# Aim of the task
Output the data below in full, character for character.

++++ Data records ++++

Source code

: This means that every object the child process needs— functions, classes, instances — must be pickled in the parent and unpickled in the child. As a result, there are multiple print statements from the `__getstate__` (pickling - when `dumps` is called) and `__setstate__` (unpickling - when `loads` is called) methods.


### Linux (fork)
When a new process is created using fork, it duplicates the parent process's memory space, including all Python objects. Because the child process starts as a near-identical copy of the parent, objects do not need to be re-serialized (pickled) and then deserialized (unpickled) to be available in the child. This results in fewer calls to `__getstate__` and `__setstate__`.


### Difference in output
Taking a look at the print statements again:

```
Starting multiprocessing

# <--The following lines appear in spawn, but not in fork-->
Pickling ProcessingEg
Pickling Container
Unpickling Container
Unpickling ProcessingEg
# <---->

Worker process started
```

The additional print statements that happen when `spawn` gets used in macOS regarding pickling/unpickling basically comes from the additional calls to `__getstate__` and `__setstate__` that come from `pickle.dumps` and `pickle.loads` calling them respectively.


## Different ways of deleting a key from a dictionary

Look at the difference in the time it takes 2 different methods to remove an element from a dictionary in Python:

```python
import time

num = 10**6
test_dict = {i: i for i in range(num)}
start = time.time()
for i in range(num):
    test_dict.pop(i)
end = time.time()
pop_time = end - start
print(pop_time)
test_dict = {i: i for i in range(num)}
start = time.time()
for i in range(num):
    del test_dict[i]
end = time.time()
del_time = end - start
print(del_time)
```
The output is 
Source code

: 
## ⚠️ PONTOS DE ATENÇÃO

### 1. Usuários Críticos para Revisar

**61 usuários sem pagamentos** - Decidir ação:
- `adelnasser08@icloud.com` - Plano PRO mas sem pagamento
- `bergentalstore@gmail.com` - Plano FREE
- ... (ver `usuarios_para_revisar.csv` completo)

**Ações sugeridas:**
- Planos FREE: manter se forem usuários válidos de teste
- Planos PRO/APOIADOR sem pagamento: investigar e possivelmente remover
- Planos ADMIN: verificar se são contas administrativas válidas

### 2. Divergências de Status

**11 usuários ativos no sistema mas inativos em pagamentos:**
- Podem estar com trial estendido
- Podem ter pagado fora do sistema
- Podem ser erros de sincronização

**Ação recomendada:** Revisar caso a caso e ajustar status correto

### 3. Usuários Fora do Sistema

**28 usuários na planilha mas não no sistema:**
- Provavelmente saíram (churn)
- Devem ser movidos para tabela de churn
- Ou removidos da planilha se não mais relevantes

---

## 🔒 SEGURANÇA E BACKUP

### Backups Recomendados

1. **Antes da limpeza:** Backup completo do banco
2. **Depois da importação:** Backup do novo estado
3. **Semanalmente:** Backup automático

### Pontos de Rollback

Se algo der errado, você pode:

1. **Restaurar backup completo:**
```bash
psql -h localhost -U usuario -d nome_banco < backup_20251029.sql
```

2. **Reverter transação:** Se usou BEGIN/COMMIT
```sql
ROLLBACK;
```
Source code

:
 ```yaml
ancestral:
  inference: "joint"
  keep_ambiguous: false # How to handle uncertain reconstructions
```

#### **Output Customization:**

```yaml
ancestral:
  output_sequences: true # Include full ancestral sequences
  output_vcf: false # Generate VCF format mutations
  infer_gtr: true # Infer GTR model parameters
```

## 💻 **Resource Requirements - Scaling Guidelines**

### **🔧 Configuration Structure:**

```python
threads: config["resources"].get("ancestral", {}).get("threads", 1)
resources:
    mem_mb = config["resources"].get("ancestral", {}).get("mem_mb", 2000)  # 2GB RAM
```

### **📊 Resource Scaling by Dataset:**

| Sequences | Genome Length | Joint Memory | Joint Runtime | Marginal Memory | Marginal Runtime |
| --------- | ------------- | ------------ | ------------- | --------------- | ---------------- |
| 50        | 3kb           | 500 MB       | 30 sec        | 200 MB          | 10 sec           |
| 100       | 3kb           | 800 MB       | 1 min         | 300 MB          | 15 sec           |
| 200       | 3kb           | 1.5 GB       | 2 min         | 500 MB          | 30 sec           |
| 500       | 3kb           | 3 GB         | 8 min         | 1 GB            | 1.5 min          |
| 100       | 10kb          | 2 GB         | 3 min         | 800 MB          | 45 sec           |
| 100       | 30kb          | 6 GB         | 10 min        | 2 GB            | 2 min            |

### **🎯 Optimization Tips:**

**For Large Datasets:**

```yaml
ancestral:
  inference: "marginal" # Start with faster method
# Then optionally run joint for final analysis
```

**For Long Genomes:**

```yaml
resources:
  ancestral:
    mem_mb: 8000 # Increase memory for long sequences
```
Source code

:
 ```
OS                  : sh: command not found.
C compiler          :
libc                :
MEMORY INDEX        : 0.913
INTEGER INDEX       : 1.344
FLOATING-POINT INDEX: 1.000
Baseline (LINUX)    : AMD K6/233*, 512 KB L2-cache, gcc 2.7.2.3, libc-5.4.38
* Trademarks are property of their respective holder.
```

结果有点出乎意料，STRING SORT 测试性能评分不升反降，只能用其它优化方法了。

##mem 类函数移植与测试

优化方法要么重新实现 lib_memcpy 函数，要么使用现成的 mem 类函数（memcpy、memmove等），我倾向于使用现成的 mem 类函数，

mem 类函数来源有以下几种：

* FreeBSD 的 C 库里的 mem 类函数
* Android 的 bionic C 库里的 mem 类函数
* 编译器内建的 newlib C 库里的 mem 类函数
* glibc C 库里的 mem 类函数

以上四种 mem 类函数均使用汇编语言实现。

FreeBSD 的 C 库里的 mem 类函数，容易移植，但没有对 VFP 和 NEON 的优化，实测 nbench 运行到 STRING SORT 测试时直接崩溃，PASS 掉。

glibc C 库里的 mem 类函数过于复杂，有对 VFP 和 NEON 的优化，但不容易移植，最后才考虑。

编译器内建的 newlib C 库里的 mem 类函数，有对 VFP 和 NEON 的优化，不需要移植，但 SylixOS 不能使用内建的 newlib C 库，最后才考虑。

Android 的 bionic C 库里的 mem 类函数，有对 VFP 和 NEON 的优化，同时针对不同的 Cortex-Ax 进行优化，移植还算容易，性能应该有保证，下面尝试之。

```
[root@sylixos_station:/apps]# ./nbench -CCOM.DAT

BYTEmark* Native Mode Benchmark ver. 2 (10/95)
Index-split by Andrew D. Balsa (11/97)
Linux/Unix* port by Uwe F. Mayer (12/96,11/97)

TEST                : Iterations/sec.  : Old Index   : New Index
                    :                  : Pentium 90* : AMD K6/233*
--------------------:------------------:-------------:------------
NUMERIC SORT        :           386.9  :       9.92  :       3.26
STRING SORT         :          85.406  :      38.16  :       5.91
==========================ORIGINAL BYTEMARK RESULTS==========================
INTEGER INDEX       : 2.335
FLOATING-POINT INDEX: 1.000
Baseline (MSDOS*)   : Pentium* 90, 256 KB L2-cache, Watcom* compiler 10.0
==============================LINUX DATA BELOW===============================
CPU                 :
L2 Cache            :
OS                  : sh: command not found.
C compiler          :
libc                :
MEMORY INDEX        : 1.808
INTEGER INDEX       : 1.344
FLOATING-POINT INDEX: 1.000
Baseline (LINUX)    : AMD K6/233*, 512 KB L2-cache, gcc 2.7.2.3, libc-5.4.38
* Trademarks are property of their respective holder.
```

++++

# Written answer
Source code

: This means that every object the child process needs— functions, classes, instances — must be pickled in the parent and unpickled in the child. As a result, there are multiple print statements from the `__getstate__` (pickling - when `dumps` is called) and `__setstate__` (unpickling - when `loads` is called) methods.


### Linux (fork)
When a new process is created using fork, it duplicates the parent process's memory space, including all Python objects. Because the child process starts as a near-identical copy of the parent, objects do not need to be re-serialized (pickled) and then deserialized (unpickled) to be available in the child. This results in fewer calls to `__getstate__` and `__setstate__`.


### Difference in output
Taking a look at the print statements again:

```
Starting multiprocessing

# <--The following lines appear in spawn, but not in fork-->
Pickling ProcessingEg
Pickling Container
Unpickling Container
Unpickling ProcessingEg
# <---->

Worker process started
```

The additional print statements that happen when `spawn` gets used in macOS regarding pickling/unpickling basically comes from the additional calls to `__getstate__` and `__setstate__` that come from `pickle.dumps` and `pickle.loads` calling them respectively.


## Different ways of deleting a key from a dictionary

Look at the difference in the time it takes 2 different methods to remove an element from a dictionary in Python:

```python
import time

num = 10**6
test_dict = {i: i for i in range(num)}
start = time.time()
for i in range(num):
    test_dict.pop(i)
end = time.time()
pop_time = end - start
print(pop_time)
test_dict = {i: i for i in range(num)}
start = time.time()
for i in range(num):
    del test_dict[i]
end = time.time()
del_time = end - start
print(del_time)
```
The output is 
Source code

: 
## ⚠️ PONTOS DE ATENÇÃO

### 1. Usuários Críticos para Revisar

**61 usuários sem pagamentos** - Decidir ação:
- `adelnasser08@icloud.com` - Plano PRO mas sem pagamento
- `bergentalstore@gmail.com` - Plano FREE
- ... (ver `usuarios_para_revisar.csv` completo)

**Ações sugeridas:**
- Planos FREE: manter se forem usuários válidos de teste
- Planos PRO/APOIADOR sem pagamento: investigar e possivelmente remover
- Planos ADMIN: verificar se são contas administrativas válidas

### 2. Divergências de Status

**11 usuários ativos no sistema mas inativos em pagamentos:**
- Podem estar com trial estendido
- Podem ter pagado fora do sistema
- Podem ser erros de sincronização

**Ação recomendada:** Revisar caso a caso e ajustar status correto

### 3. Usuários Fora do Sistema

**28 usuários na planilha mas não no sistema:**
- Provavelmente saíram (churn)
- Devem ser movidos para tabela de churn
- Ou removidos da planilha se não mais relevantes

---

## 🔒 SEGURANÇA E BACKUP

### Backups Recomendados

1. **Antes da limpeza:** Backup completo do banco
2. **Depois da importação:** Backup do novo estado
3. **Semanalmente:** Backup automático

### Pontos de Rollback

Se algo der errado, você pode:

1. **Restaurar backup completo:**
```bash
psql -h localhost -U usuario -d nome_banco < backup_20251029.sql
```

2. **Reverter transação:** Se usou BEGIN/COMMIT
```sql
ROLLBACK;
```
Source code

:
 ```yaml
ancestral:
  inference: "joint"
  keep_ambiguous: false # How to handle uncertain reconstructions
```

#### **Output Customization:**

```yaml
ancestral:
  output_sequences: true # Include full ancestral sequences
  output_vcf: false # Generate VCF format mutations
  infer_gtr: true # Infer GTR model parameters
```

## 💻 **Resource Requirements - Scaling Guidelines**

### **🔧 Configuration Structure:**

```python
threads: config["resources"].get("ancestral", {}).get("threads", 1)
resources:
    mem_mb = config["resources"].get("ancestral", {}).get("mem_mb", 2000)  # 2GB RAM
```

### **📊 Resource Scaling by Dataset:**

| Sequences | Genome Length | Joint Memory | Joint Runtime | Marginal Memory | Marginal Runtime |
| --------- | ------------- | ------------ | ------------- | --------------- | ---------------- |
| 50        | 3kb           | 500 MB       | 30 sec        | 200 MB          | 10 sec           |
| 100       | 3kb           | 800 MB       | 1 min         | 300 MB          | 15 sec           |
| 200       | 3kb           | 1.5 GB       | 2 min         | 500 MB          | 30 sec           |
| 500       | 3kb           | 3 GB         | 8 min         | 1 GB            | 1.5 min          |
| 100       | 10kb          | 2 GB         | 3 min         | 800 MB          | 45 sec           |
| 100       | 30kb          | 6 GB         | 10 min        | 2 GB            | 2 min            |

### **🎯 Optimization Tips:**

**For Large Datasets:**

```yaml
ancestral:
  inference: "marginal" # Start with faster method
# Then optionally run joint for final analysis
```

**For Long Genomes:**

```yaml
resources:
  ancestral:
    mem_mb: 8000 # Increase memory for long sequences
```
Source code

:
 ```
OS                  : sh: command not found.
C compiler          :
libc                :
MEMORY INDEX        : 0.913
INTEGER INDEX       : 1.344
FLOATING-POINT INDEX: 1.000
Baseline (LINUX)    : AMD K6/233*, 512 KB L2-cache, gcc 2.7.2.3, libc-5.4.38
* Trademarks are property of their respective holder.
```

结果有点出乎意料，STRING SORT 测试性能评分不升反降，只能用其它优化方法了。

##mem 类函数移植与测试

优化方法要么重新实现 lib_memcpy 函数，要么使用现成的 mem 类函数（memcpy、memmove等），我倾向于使用现成的 mem 类函数，

mem 类函数来源有以下几种：

* FreeBSD 的 C 库里的 mem 类函数
* Android 的 bionic C 库里的 mem 类函数
* 编译器内建的 newlib C 库里的 mem 类函数
* glibc C 库里的 mem 类函数

以上四种 mem 类函数均使用汇编语言实现。

FreeBSD 的 C 库里的 mem 类函数，容易移植，但没有对 VFP 和 NEON 的优化，实测 nbench 运行到 STRING SORT 测试时直接崩溃，PASS 掉。

glibc C 库里的 mem 类函数过于复杂，有对 VFP 和 NEON 的优化，但不容易移植，最后才考虑。

编译器内建的 newlib C 库里的 mem 类函数，有对 VFP 和 NEON 的优化，不需要移植，但 SylixOS 不能使用内建的 newlib C 库，最后才考虑。

Android 的 bionic C 库里的 mem 类函数，有对 VFP 和 NEON 的优化，同时针对不同的 Cortex-Ax 进行优化，移植还算容易，性能应该有保证，下面尝试之。

```
[root@sylixos_station:/apps]# ./nbench -CCOM.DAT

BYTEmark* Native Mode Benchmark ver. 2 (10/95)
Index-split by Andrew D. Balsa (11/97)
Linux/Unix* port by Uwe F. Mayer (12/96,11/97)

TEST                : Iterations/sec.  : Old Index   : New Index
                    :                  : Pentium 90* : AMD K6/233*
--------------------:------------------:-------------:------------
NUMERIC SORT        :           386.9  :       9.92  :       3.26
STRING SORT         :          85.406  :      38.16  :       5.91
==========================ORIGINAL BYTEMARK RESULTS==========================
INTEGER INDEX       : 2.335
FLOATING-POINT INDEX: 1.000
Baseline (MSDOS*)   : Pentium* 90, 256 KB L2-cache, Watcom* compiler 10.0
==============================LINUX DATA BELOW===============================
CPU                 :
L2 Cache            :
OS                  : sh: command not found.
C compiler          :
libc                :
MEMORY INDEX        : 1.808
INTEGER INDEX       : 1.344
FLOATING-POINT INDEX: 1.000
Baseline (LINUX)    : AMD K6/233*, 512 KB L2-cache, gcc 2.7.2.3, libc-5.4.38
* Trademarks are property of their respective holder.
```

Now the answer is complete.